И молчал, дыша в пазы сруба пьяною вьюгой, старый Байкал.

И глядела в меня со смоляных небес острая Звезда: детской гремушкой — свадебным перстнем — старческим плачущим глазом — поминальной свечою — и снова дитячьей пятипалой, лучистой ладошкой — до скончания грозных и ветхих, никому не желанных, неприметных, неслышных, до конца прожитых мною, дотла и до дна, бедных, возлюбленных, могучих дней моих.


Да простится мне, что я изъясняю жизнь Сына своего словами; женское дело другое. Но рек мой Сын: не хлебом единым жив человек. И вот, помню Его слова.

Я видела Его младенцем, Он сосал грудь мою; я кормила Его хлебом, вынимая свежие ковриги из печи; я шла за Ним и внимала Ему, и я видела Его последнее страдания.

Та женщина, чьею рукою я сейчас вожу, чтобы записана была воля моя и жажда моя, — та, живая… да простится ей то, что облекает она мой рассказ в одежды, привычные ей.
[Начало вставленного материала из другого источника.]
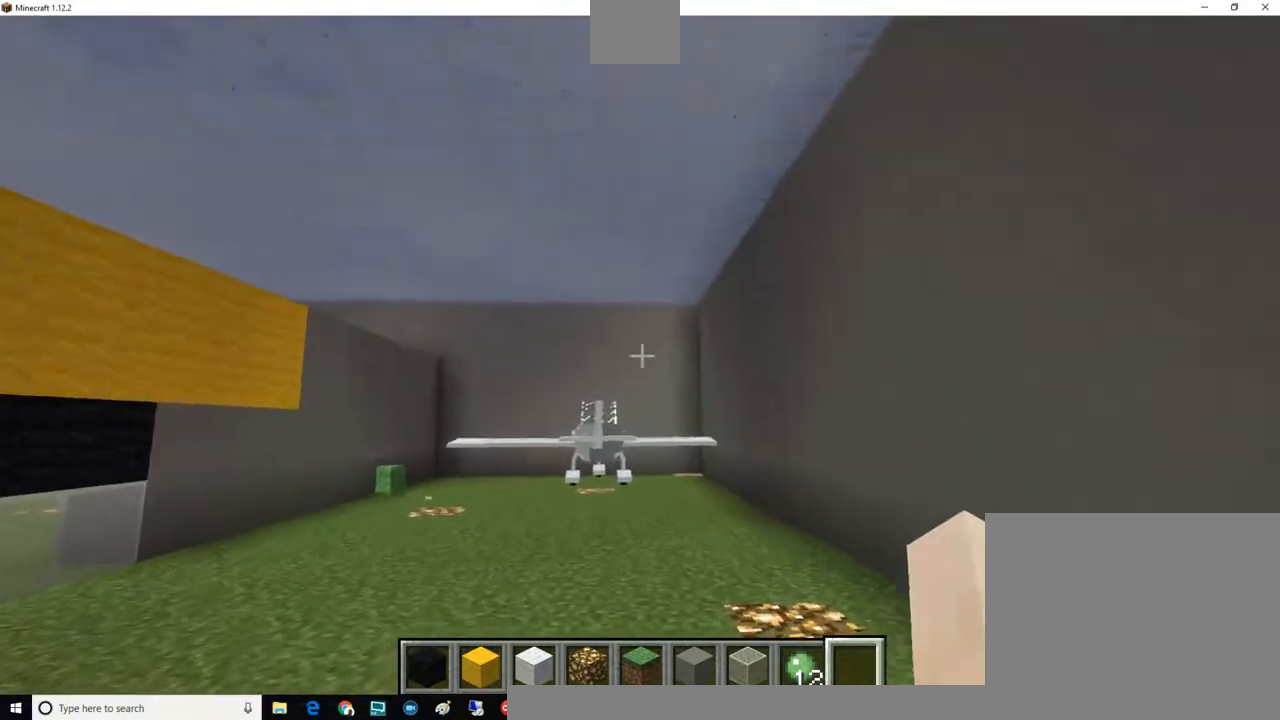
{"keys": [], "mouse": [], "events": [[200, "w", "up"], [317, "w", "down"], [450, "w", "up"]]}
Ибо душа кочует из тела в тело, и так живет вечно; ее душа услышала мою — да запечатлеется боль моя печатью ее горячей ладони, еще не утиравшей со щек влаги близ Креста свежевыструганного.

Аминь.

ДЕТСТВО

Мать везет меня в санках. Ночь.

Снег искрится алмазно. Боль.

Я у матери — малая дочь.

Мы в миру — перекатная голь.

Мать из бани меня везет.

Козья шаль — крест-накрест на мне.

Лед искрится алмазно. Пот

Под шубейкой — вдоль по спине.

Мать из бани меня — домой.

Сруб дегтярный. Вонь, керосин.

Коммуналка. В подъезде — немой:

Напугать хочет, сукин сын.

Кажет нож под полой. Мычит!

Мать полтинник сует ему.

Санки тянет. Угрюмо молчит.

Я иду за нею — во тьму.

Ключ буравит замок. Дом.

Коридора слепая кишка.

И базарного радио гром,

Керосинные облака!

Коммуналка, моя родня!

Деньги старые — не в ходу…

Как ты будешь тут без меня,

Кога я — во Время уйду?..

Мать бежит из тьмы, золота.

Сковородка в руке: блины…

Мне — родить второго Христа?!

…Только давят гирею — сны.

Только снится: синий простор.

На полнеба. На все небеса.

И мой Сын горит, как костер.

И пылают Его власа.

Он, мужицкую длань подъяв

И глазами блестя в бреду,

Судит грешникам — вопль расправ,

Судит праведникам — звезду.

Я сижу от Него леворучь.

Я, сжимая руки, реву:

Сын мой, Сын мой, Ты их не мучь!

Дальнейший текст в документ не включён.